All told, about 9 percent of prescriptions, or $16 million of total paid prescriptions, had no evident relationship to the work injury. For example, payments were made for Lotrel, used to reduce high blood pressure, which would rarely be appropriate for treating a work-related injury.
A second major type of error was failure to price the drug at the lowest available price. In all, about $4 million, or about 2 percent of total payment, was due to incorrect pricing.
Parsons reserves his greatest concern for the third type of error--paying for brand-name drugs rather than less expensive generic substitutes. Paying for brand names added $11 million, or 6 percent of total payments.

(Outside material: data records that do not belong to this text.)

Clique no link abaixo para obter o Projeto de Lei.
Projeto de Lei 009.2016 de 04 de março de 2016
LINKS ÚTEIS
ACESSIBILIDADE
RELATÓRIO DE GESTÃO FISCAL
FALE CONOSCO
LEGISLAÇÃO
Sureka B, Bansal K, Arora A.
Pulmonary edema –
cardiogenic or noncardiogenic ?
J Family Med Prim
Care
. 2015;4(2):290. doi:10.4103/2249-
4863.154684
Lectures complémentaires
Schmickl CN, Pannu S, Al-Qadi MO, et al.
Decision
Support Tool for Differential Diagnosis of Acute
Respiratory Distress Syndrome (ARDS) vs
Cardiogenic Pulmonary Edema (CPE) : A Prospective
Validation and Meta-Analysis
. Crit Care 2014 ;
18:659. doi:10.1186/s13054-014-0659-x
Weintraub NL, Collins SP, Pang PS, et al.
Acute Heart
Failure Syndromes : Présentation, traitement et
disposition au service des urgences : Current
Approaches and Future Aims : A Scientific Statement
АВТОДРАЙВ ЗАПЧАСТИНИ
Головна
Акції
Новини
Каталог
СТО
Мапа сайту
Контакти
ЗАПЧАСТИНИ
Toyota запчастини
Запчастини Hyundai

Parsons found that the ratio of brand to generic purchases was significantly higher for the more powerful pain medications, such as Oxycontin, with street value as an illicit narcotic. The higher rate, Parsons reasons, may be a signal that claimants may be illicitly reselling (or "diverting") brand-name painkillers.
For all cases with both brand and generic alternatives, 8.6 percent of generic opportunities were missed, according to Parsons. For pain medications, 12 percent of generic opportunities were missed. For the federal Drug Enforcement Administration's "schedule II" pain drugs--those with highest known abuse--more than 20 percent were brand instead of generic.

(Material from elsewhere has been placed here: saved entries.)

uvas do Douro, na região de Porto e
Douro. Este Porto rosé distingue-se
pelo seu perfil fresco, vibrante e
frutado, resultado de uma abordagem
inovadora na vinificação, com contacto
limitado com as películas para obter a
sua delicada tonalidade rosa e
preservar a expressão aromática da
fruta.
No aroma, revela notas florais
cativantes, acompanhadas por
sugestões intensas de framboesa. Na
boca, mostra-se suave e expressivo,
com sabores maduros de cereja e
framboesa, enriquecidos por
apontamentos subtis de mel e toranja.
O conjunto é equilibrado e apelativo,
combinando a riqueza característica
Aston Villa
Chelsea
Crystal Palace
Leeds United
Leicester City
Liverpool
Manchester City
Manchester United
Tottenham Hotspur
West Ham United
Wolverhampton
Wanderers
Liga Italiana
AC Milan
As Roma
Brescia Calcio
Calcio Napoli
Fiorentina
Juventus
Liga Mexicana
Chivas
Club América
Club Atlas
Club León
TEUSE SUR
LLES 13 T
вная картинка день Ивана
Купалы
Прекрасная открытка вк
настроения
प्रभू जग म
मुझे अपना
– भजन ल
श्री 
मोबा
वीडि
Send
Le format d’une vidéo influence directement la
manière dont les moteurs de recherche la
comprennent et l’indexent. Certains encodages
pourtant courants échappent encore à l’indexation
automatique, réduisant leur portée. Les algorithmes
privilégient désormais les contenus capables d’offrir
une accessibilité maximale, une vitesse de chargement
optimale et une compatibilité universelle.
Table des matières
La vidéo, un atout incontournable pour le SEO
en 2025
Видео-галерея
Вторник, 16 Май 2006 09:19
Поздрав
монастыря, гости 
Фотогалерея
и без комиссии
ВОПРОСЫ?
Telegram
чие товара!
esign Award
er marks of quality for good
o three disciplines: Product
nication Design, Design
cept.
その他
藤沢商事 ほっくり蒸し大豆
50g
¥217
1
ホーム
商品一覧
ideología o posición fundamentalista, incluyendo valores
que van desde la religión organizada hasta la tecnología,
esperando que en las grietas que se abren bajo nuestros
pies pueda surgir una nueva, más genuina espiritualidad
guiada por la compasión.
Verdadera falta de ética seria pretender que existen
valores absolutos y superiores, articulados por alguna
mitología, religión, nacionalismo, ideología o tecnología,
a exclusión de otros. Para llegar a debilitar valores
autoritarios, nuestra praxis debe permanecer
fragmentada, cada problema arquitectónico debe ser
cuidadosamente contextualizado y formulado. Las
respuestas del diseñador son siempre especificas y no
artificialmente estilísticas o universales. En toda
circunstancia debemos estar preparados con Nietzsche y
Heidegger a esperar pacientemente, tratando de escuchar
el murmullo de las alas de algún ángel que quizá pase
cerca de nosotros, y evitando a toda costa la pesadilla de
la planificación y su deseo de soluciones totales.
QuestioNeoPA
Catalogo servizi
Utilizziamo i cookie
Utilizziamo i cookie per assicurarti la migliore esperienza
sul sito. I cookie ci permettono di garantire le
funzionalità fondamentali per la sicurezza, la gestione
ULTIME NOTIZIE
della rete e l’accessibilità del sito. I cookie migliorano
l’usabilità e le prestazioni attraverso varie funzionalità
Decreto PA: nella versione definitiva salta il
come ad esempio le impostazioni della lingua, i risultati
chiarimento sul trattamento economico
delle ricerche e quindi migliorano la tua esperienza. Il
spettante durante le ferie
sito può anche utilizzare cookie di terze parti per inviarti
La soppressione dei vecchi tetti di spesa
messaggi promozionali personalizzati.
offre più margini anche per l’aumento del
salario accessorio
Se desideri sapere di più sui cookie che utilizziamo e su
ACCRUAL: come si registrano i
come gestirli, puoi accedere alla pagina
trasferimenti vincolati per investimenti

Examples of numerous questionable cases include:
* $12,000 for annual Oxycontin use for a 1990 workers' compensation claim of neurotic depression.
* $13,000 for annual Oxycontin use for a 1986 claim of carpal tunnel syndrome.

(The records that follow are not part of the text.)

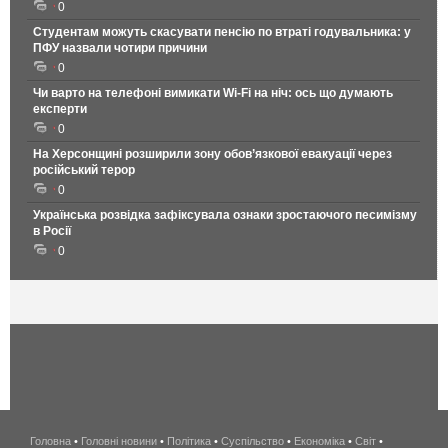
0
Студентам можуть скасувати пенсію по втраті годувальника: у
ПФУ назвали чотири причини
0
Чи варто на телефонi вимикати Wi-Fi на ніч: ось що думають
експерти
0
На Херсонщині розширили зону обов’язкової евакуації через
російський терор
0
Українська розвідка зафіксувала ознаки зростаючого песимізму
в Росії
0
Головна
•
Головні новини
•
Політика
•
Суспільство
•
Економіка
беспроводной
•
Світ
•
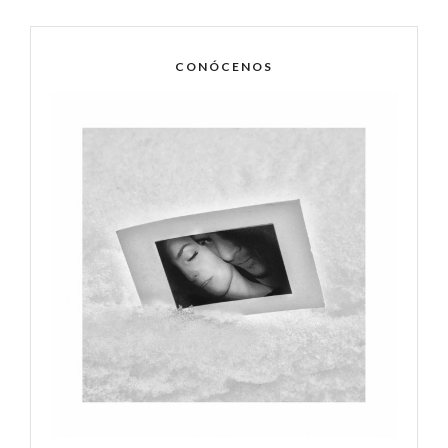
CONÓCENOS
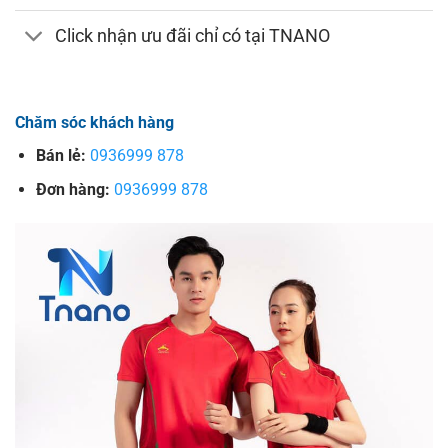
Click nhận ưu đãi chỉ có tại TNANO
Chăm sóc khách hàng
Bán lẻ:
0936999 878
Đơn hàng:
0936999 878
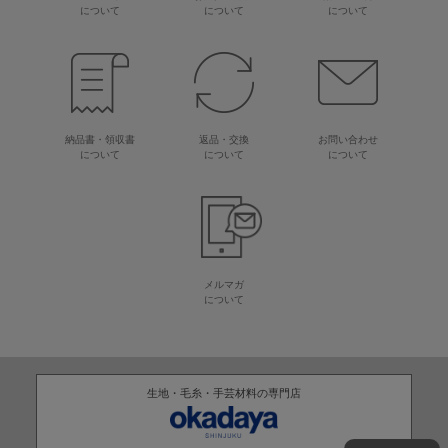
について
について
について
納品書・領収書
返品・交換
お問い合わせ
について
について
について
メルマガ
について
生地・毛糸・手芸材料の専門店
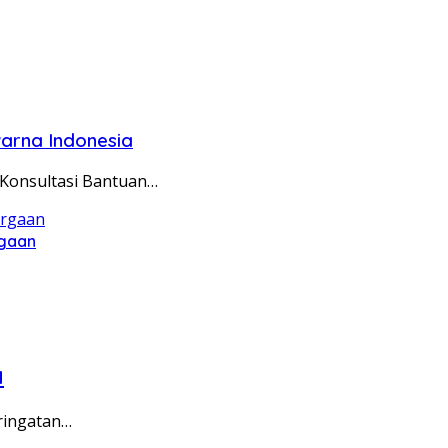
warna Indonesia
 Konsultasi Bantuan…
rgaan
a
eringatan…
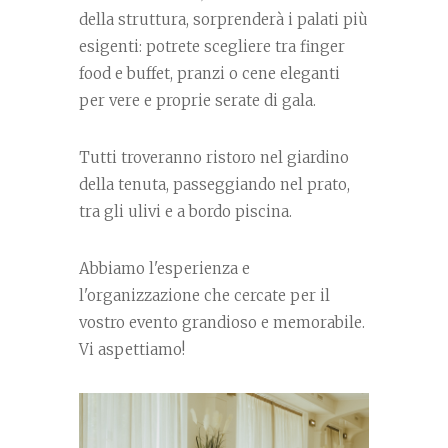
della struttura, sorprenderà i palati più
esigenti: potrete scegliere tra finger
food e buffet, pranzi o cene eleganti
per vere e proprie serate di gala.
Tutti troveranno ristoro nel giardino
della tenuta, passeggiando nel prato,
tra gli ulivi e a bordo piscina.
Abbiamo l'esperienza e
l'organizzazione che cercate per il
vostro evento grandioso e memorabile.
Vi aspettiamo!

Some $400,000 was reportedly spent on Percocet, a powerful pain medicine, when the generic substitute would have cost $40,000.
Parsons estimates that about 10 percent of prescriptions, accounting for about 20 percent of drug costs, were for "hard narcotics" such as Oxycontin. Other pain drugs accounted for another 10 percent of drug costs. Thus, 30 percent of drug costs were pain related. Parsons observes that "the people paying these bills, mostly for long-term treatment, really ought to have a chronic pain strategy that does not depend so much on painkillers, especially narcotics."
Indeed it appears that the biggest payoff from pharmacy management--improved treatment for chronic pain--is yet to be realized. In early 2005, NCCI and the Ohio team reported independently high concentrations of use of Oxycontin and similar high potency drugs among long-lasting claims. The American College of Occupational and Environmental Medicine views pain medications as impeding recovery of function.
The Ohio team's findings, especially in context with reports from NCCI, imply that pharmacy management in workers' compensation is at an immature stage, and faces unique challenges compared with health plans. The claimant's experience at the pharmacy is more difficult to manage, for "first fill" and subsequent visits. Powerful pain medications impose problems far greater than high medication costs: They pose a problem with treatment efficacy, including the frequent lack of treatment alternatives where drug use is considered excessively prescribed.
The year 2005 is proving to be a turning point in pharmacy management. By now, most insurers and third party administrators have retained PBMs. But drug costs continue to rise by double digits, with no end in sight.
This may be the year in which a uniquely workers' compensation-based model of pharmacy management, distinct from health plan practices, emerges, with innovation being driven more by claims executives than by PBMs.